**Stored records**

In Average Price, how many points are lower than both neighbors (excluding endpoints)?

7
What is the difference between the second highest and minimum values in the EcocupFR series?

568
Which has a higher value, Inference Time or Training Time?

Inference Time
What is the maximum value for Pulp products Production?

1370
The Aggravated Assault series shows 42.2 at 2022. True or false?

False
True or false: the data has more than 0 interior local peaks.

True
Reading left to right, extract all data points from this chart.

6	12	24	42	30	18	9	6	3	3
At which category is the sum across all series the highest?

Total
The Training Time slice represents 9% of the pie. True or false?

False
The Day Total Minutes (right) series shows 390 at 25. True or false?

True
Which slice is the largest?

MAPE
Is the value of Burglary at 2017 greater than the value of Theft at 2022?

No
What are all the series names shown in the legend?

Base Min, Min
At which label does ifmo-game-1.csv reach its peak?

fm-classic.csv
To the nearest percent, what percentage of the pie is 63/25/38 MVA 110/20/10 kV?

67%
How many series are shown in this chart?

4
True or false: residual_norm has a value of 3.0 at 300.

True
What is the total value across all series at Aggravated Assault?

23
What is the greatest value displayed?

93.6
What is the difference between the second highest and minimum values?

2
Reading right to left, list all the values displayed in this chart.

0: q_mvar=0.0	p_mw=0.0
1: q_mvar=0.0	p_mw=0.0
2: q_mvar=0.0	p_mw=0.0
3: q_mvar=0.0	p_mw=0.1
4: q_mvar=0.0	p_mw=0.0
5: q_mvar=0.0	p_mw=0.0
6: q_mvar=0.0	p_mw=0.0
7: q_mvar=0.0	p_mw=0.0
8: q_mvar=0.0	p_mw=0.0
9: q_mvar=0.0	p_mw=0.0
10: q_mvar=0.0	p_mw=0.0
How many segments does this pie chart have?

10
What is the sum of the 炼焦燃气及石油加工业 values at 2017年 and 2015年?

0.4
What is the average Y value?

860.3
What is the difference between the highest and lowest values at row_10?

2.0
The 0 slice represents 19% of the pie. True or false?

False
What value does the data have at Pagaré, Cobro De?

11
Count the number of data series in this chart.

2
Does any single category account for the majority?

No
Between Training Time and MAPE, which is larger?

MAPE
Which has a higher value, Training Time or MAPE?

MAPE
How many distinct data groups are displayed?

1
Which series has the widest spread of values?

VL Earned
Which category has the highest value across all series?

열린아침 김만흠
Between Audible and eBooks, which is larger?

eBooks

**Your objective**
Reproduce all of the material above verbatim, preserving every line in its original order.

**Answer section**
In Average Price, how many points are lower than both neighbors (excluding endpoints)?

7
What is the difference between the second highest and minimum values in the EcocupFR series?

568
Which has a higher value, Inference Time or Training Time?

Inference Time
What is the maximum value for Pulp products Production?

1370
The Aggravated Assault series shows 42.2 at 2022. True or false?

False
True or false: the data has more than 0 interior local peaks.

True
Reading left to right, extract all data points from this chart.

6	12	24	42	30	18	9	6	3	3
At which category is the sum across all series the highest?

Total
The Training Time slice represents 9% of the pie. True or false?

False
The Day Total Minutes (right) series shows 390 at 25. True or false?

True
Which slice is the largest?

MAPE
Is the value of Burglary at 2017 greater than the value of Theft at 2022?

No
What are all the series names shown in the legend?

Base Min, Min
At which label does ifmo-game-1.csv reach its peak?

fm-classic.csv
To the nearest percent, what percentage of the pie is 63/25/38 MVA 110/20/10 kV?

67%
How many series are shown in this chart?

4
True or false: residual_norm has a value of 3.0 at 300.

True
What is the total value across all series at Aggravated Assault?

23
What is the greatest value displayed?

93.6
What is the difference between the second highest and minimum values?

2
Reading right to left, list all the values displayed in this chart.

0: q_mvar=0.0	p_mw=0.0
1: q_mvar=0.0	p_mw=0.0
2: q_mvar=0.0	p_mw=0.0
3: q_mvar=0.0	p_mw=0.1
4: q_mvar=0.0	p_mw=0.0
5: q_mvar=0.0	p_mw=0.0
6: q_mvar=0.0	p_mw=0.0
7: q_mvar=0.0	p_mw=0.0
8: q_mvar=0.0	p_mw=0.0
9: q_mvar=0.0	p_mw=0.0
10: q_mvar=0.0	p_mw=0.0
How many segments does this pie chart have?

10
What is the sum of the 炼焦燃气及石油加工业 values at 2017年 and 2015年?

0.4
What is the average Y value?

860.3
What is the difference between the highest and lowest values at row_10?

2.0
The 0 slice represents 19% of the pie. True or false?

False
What value does the data have at Pagaré, Cobro De?

11
Count the number of data series in this chart.

2
Does any single category account for the majority?

No
Between Training Time and MAPE, which is larger?

MAPE
Which has a higher value, Training Time or MAPE?

MAPE
How many distinct data groups are displayed?

1
Which series has the widest spread of values?

VL Earned
Which category has the highest value across all series?

열린아침 김만흠
Between Audible and eBooks, which is larger?

eBooks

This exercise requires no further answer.